■ EXTRACTED INFORMATION:
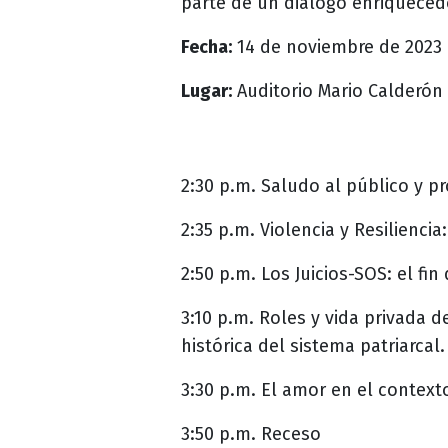
parte de un diálogo enriqueced
Fecha:
14 de noviembre de 2023
Lugar:
Auditorio Mario Calderón 
2:30 p.m. Saludo al público y p
2:35 p.m. Violencia y Resilienc
2:50 p.m. Los Juicios-SOS: el fin
3:10 p.m. Roles y vida privada 
histórica del sistema patriarcal.
3:30 p.m. El amor en el contex
3:50 p.m. Receso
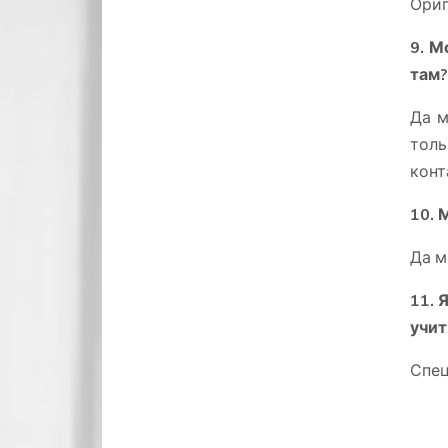
Ориг
9. М
там?
Да м
тол
конт
10. 
Да м
11. 
учит
Спец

■ REQUEST: Take the lines from the one holding "Auditorio Mario Calderón" through the last line of the data above and copy them exactly, both ends included, omitting all pictures.

■ ANSWER FOR THE TASK:
Auditorio Mario Calderón 
2:30 p.m. Saludo al público y p
2:35 p.m. Violencia y Resilienc
2:50 p.m. Los Juicios-SOS: el fin
3:10 p.m. Roles y vida privada 
histórica del sistema patriarcal.
3:30 p.m. El amor en el contex
3:50 p.m. Receso
Ориг
9. М
там?
Да м
тол
конт
10. 
Да м
11. 
учит
Спец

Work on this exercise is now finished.